The implementations are not too different, the basics are identical. But there might be differences in details (as how an unescaped - is handled) and js lacks some "advanced features" (although your regex doesn't look too "advanced" ;-) ).
Do you see any error messages in the browser?
The problem is those non-ASCII characters in your test address, ÖßÜÄÖ (which you only ever mentioned in a comment to #HansKesting's answer).
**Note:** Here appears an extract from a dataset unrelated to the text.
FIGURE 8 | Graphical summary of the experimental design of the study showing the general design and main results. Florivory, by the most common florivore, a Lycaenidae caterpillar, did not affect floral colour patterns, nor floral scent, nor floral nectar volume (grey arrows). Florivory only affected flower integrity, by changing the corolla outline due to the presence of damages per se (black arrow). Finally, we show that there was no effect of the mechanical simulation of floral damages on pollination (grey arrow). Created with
In .NET, \w matches all Unicode letters and digits, and even several characters besides _ that are classified as connecting punctuation, but in JavaScript it only matches [A-Za-z0-9_].
JavaScript also lacks support for Unicode properties (like \p{L} for letters) and blocks (\p{IsLatin}), so you would have to list any non-ASCII characters you want to allow by their Unicode escapes (\uXXXX). If you just want to support Latin1 letters, I suppose you could use [\w\u00C0-\u00FF], but IDN is supposed to support more than just Latin1, isn't it?
By the way, JavaScript also doesn't support Singleline mode, and even if it did you wouldn't be able to use it. JS does support Multiline and IgnoreCase modes, but there's no way to set them on both the server and client side. The inline modifiers, (?i) and (?m), don't work in JS, and the RegexOptions argument only works server-side.
Fortunately, you don't really need Singleline mode anyway; it allows the . metacharacter to match linefeeds, but the only dots in your regex are matching literal dots.